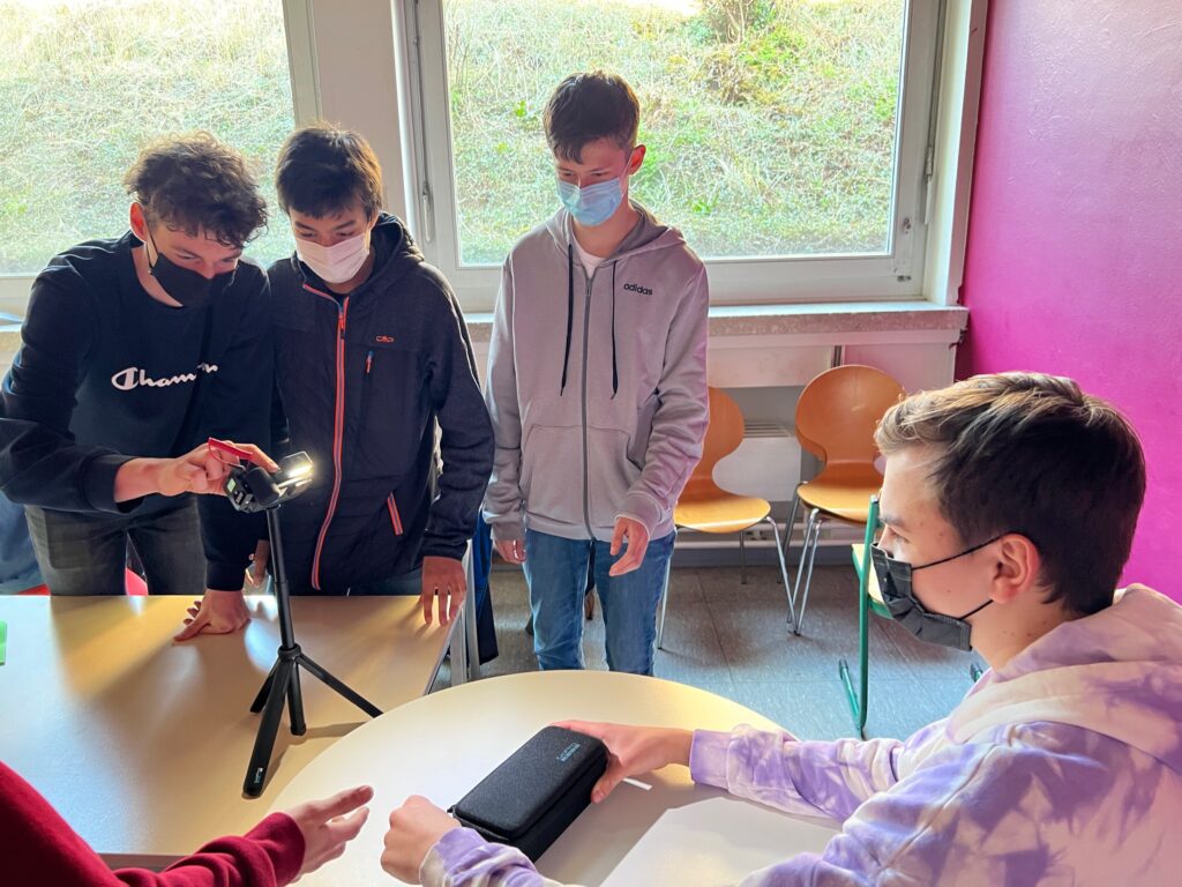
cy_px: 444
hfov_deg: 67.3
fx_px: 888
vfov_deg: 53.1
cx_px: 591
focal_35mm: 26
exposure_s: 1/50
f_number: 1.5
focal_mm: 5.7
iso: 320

===============

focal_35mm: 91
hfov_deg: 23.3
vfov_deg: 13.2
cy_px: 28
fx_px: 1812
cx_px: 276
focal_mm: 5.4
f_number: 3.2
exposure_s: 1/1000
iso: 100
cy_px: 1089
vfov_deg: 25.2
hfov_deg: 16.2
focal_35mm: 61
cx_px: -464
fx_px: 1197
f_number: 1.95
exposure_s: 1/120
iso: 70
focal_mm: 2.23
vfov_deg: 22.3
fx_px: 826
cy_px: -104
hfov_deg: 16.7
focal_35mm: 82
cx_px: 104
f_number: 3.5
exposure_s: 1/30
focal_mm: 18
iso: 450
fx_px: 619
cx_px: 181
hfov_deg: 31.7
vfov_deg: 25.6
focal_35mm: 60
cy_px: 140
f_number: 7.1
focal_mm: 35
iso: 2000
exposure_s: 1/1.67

===============

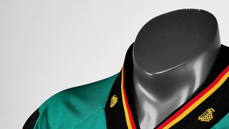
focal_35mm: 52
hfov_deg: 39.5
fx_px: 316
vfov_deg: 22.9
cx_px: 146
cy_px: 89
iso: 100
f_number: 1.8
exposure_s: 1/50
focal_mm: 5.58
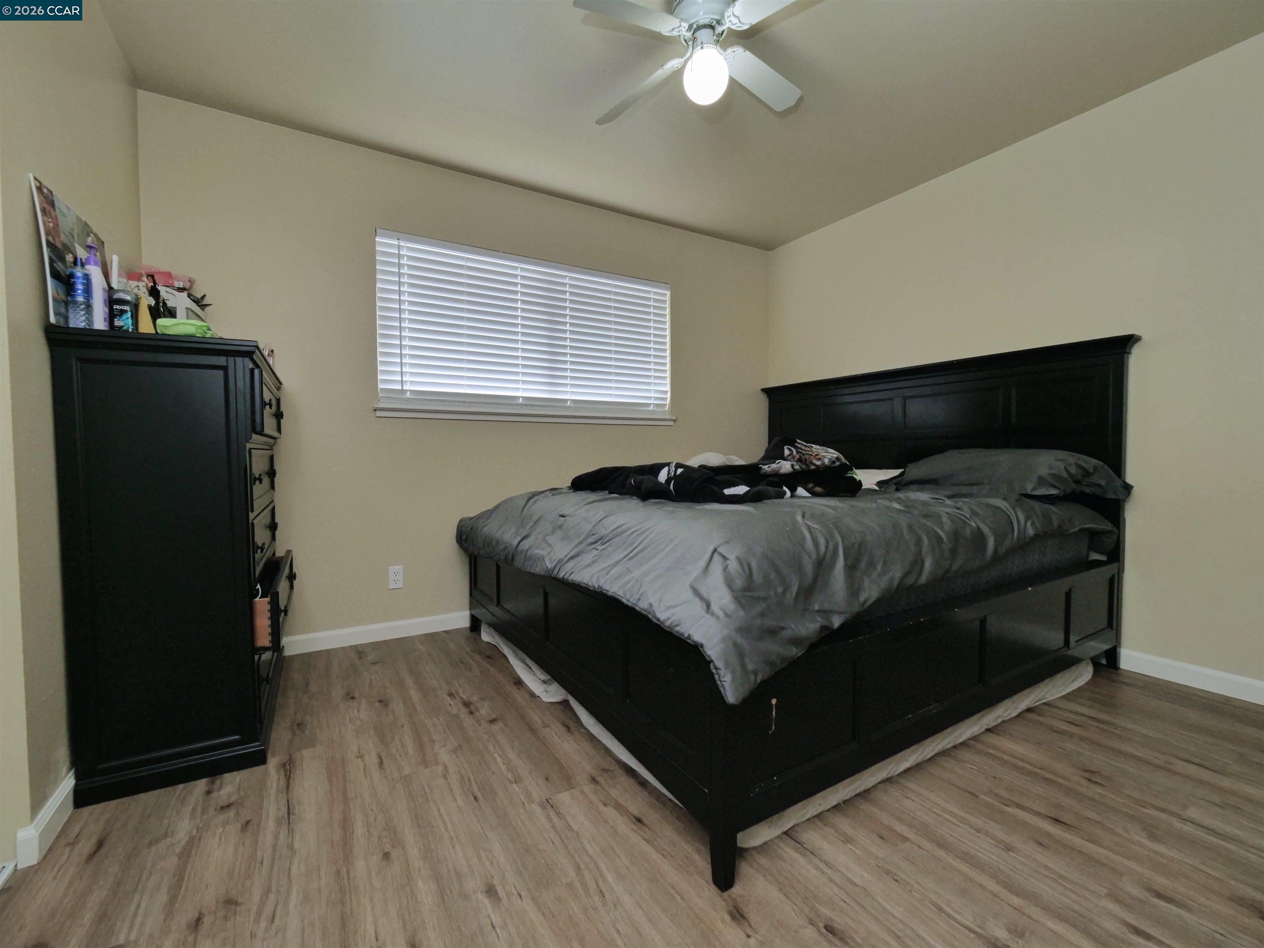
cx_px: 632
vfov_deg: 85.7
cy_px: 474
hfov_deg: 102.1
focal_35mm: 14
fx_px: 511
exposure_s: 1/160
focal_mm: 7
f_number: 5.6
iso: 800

===============

Activity: In the records above, find the line with "vfov_deg: 25.6"; write out exactly that line and each one after it, stopping after the line with "exposure_s: 1/1.67".

Response:
vfov_deg: 25.6
focal_35mm: 60
cy_px: 140
f_number: 7.1
focal_mm: 35
iso: 2000
exposure_s: 1/1.67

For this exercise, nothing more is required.